§ Directions
Please state the number of lines in the entries below where the word "Remove" appears. Include nothing else.

━━ Supplied entries

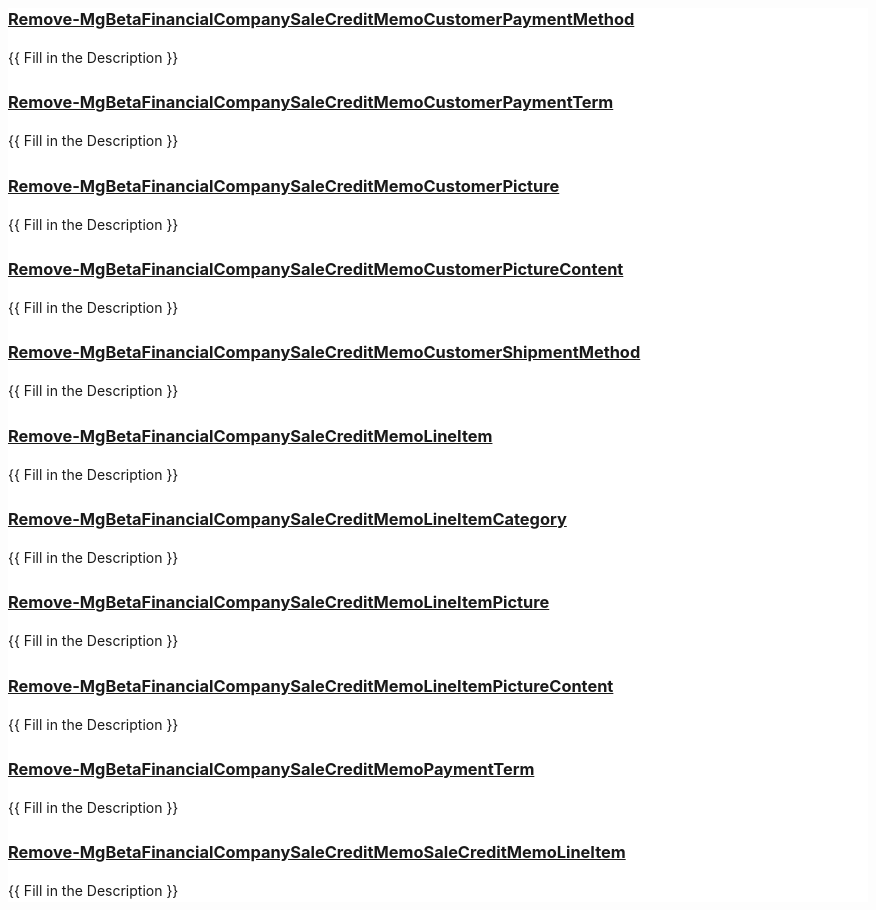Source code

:### [Remove-MgBetaFinancialCompanySaleCreditMemoCustomerPaymentMethod](Remove-MgBetaFinancialCompanySaleCreditMemoCustomerPaymentMethod.md)
{{ Fill in the Description }}

### [Remove-MgBetaFinancialCompanySaleCreditMemoCustomerPaymentTerm](Remove-MgBetaFinancialCompanySaleCreditMemoCustomerPaymentTerm.md)
{{ Fill in the Description }}

### [Remove-MgBetaFinancialCompanySaleCreditMemoCustomerPicture](Remove-MgBetaFinancialCompanySaleCreditMemoCustomerPicture.md)
{{ Fill in the Description }}

### [Remove-MgBetaFinancialCompanySaleCreditMemoCustomerPictureContent](Remove-MgBetaFinancialCompanySaleCreditMemoCustomerPictureContent.md)
{{ Fill in the Description }}

### [Remove-MgBetaFinancialCompanySaleCreditMemoCustomerShipmentMethod](Remove-MgBetaFinancialCompanySaleCreditMemoCustomerShipmentMethod.md)
{{ Fill in the Description }}

### [Remove-MgBetaFinancialCompanySaleCreditMemoLineItem](Remove-MgBetaFinancialCompanySaleCreditMemoLineItem.md)
{{ Fill in the Description }}

### [Remove-MgBetaFinancialCompanySaleCreditMemoLineItemCategory](Remove-MgBetaFinancialCompanySaleCreditMemoLineItemCategory.md)
{{ Fill in the Description }}

### [Remove-MgBetaFinancialCompanySaleCreditMemoLineItemPicture](Remove-MgBetaFinancialCompanySaleCreditMemoLineItemPicture.md)
{{ Fill in the Description }}

### [Remove-MgBetaFinancialCompanySaleCreditMemoLineItemPictureContent](Remove-MgBetaFinancialCompanySaleCreditMemoLineItemPictureContent.md)
{{ Fill in the Description }}

### [Remove-MgBetaFinancialCompanySaleCreditMemoPaymentTerm](Remove-MgBetaFinancialCompanySaleCreditMemoPaymentTerm.md)
{{ Fill in the Description }}

### [Remove-MgBetaFinancialCompanySaleCreditMemoSaleCreditMemoLineItem](Remove-MgBetaFinancialCompanySaleCreditMemoSaleCreditMemoLineItem.md)
{{ Fill in the Description }}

━━━━

§ Answer
11